I nod. “Yeah, I do sign a lot,” I say. “I sign two kinds of online petitions. The ones I care about – rape and racism, but mainly rape, basically. I really care about those. I couldn’t not sign them. And then circus dog ones. Well, you know. Dogs, donkey, elephants. They’re treated really appallingly – they really are. But I don’t care. I just don’t. I don’t care about those circus dogs, and I feel guilty for not caring, and then I sign them anyway, to assuage my guilty conscience.”

“Hmmn,” says Jürgen.

“Also some of my militantly vegan Facebook friends who invite me to sign the circus dog petitions are a bit scary, you know? It’s easier for everyone if I just sign them.”

“You could probably write a novel if you stopped spending all your time on social media, signing online petitions.”

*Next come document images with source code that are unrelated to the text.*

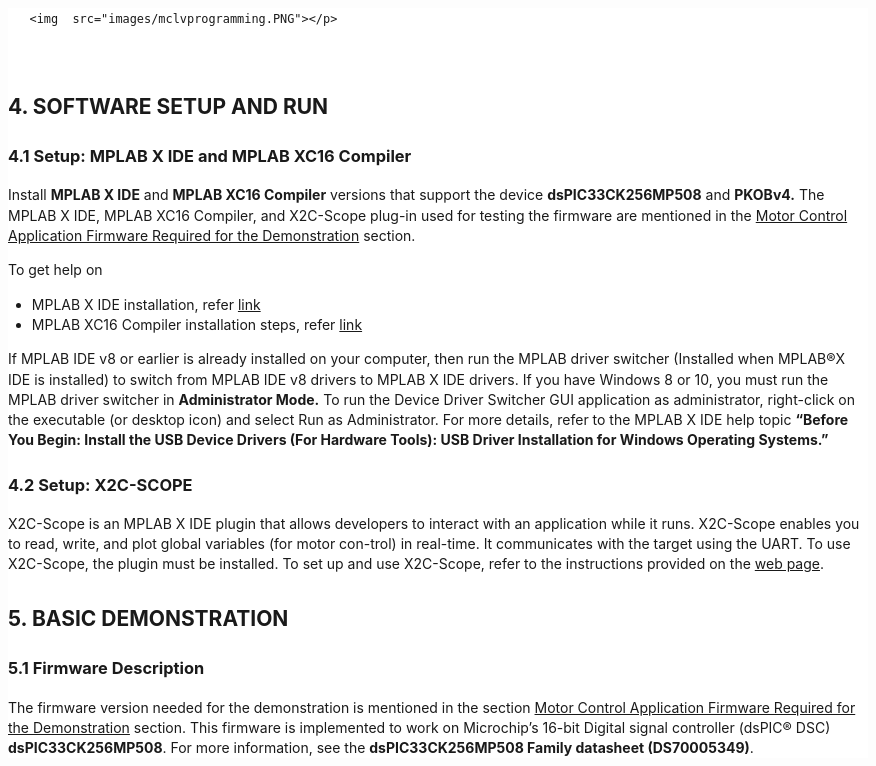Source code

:        <img  src="images/mclvprogramming.PNG"></p>
 
 </br>

## 4. SOFTWARE SETUP AND RUN
### 4.1 Setup: MPLAB X IDE and MPLAB XC16 Compiler
Install **MPLAB X IDE** and **MPLAB XC16 Compiler** versions that support the device **dsPIC33CK256MP508** and **PKOBv4.** The MPLAB X IDE, MPLAB XC16 Compiler, and X2C-Scope plug-in used for testing the firmware are mentioned in the [Motor Control Application Firmware Required for the Demonstration](#21-motor-control-application-firmware-required-for-the-demonstration) section. 

To get help on  

- MPLAB X IDE installation, refer [link](https://microchipdeveloper.com/mplabx:installation)
- MPLAB XC16 Compiler installation steps, refer [link](https://microchipdeveloper.com/xc16:installation)

If MPLAB IDE v8 or earlier is already installed on your computer, then run the MPLAB driver switcher (Installed when MPLAB®X IDE is installed) to switch from MPLAB IDE v8 drivers to MPLAB X IDE drivers. If you have Windows 8 or 10, you must run the MPLAB driver switcher in **Administrator Mode.** To run the Device Driver Switcher GUI application as administrator, right-click on the executable (or desktop icon) and select Run as Administrator. For more details, refer to the MPLAB X IDE help topic **“Before You Begin: Install the USB Device Drivers (For Hardware Tools): USB Driver Installation for Windows Operating Systems.”**

### 4.2 Setup: X2C-SCOPE
X2C-Scope is an MPLAB X IDE plugin that allows developers to interact with an application while it runs. X2C-Scope enables you to read, write, and plot global variables (for motor con-trol) in real-time. It communicates with the target using the UART. To use X2C-Scope, the plugin must be installed. To set up and use X2C-Scope, refer to the instructions provided on the [web page](https://x2cscope.github.io/docs/MPLABX_Plugin.html).

## 5.  BASIC DEMONSTRATION
### 5.1 Firmware Description
The firmware version needed for the demonstration is mentioned in the section [Motor Control Application Firmware Required for the Demonstration](#21-motor-control-application-firmware-required-for-the-demonstration) section. This firmware is implemented to work on Microchip’s 16-bit Digital signal controller (dsPIC® DSC) **dsPIC33CK256MP508**. For more information, see the **dsPIC33CK256MP508 Family datasheet (DS70005349)**.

“So,” I say. “Jürgen. In my Taz column. I’m not allowed to say I want Sarrazin to die, huh?”

“No, you probably shouldn’t. Just to be on the safe side.”

“But I’m allowed to call him racist? Aren’t I?”

Jürgen looks totally confused by my question.

“Of course you are,” he says. “Why wouldn’t you be?”

“I mean, legally,” I say.

“Of course,” he answers.

“But,” I lean forward and whisper dramatically. “Am I allowed to call him a ‘racist arsehole’?”

Jürgen tuts exasperatedly.

“You’d better ask a lawyer, Jacinta. This is the kind of conversation you force me into and I just find it unbearably frustrating, to be honest. I’m not a lawyer. This conversation is totally meaningless and unhelpful. Ask a lawyer. Don’t ask me. I have no idea. I haven’t studied law.”

“I think I probably am,” I say.

“Yes,” he says crossly. “I think you probably are, too.”

“Yes,” I say. “Thilo Sarrazin. What a racist arsehole. Das wird man doch noch sagen dürfen.”

And then Jürgen laughs a little bit, although he tries not to laugh too much, because he’s trying to look all pissed off and stern and disapproving and that.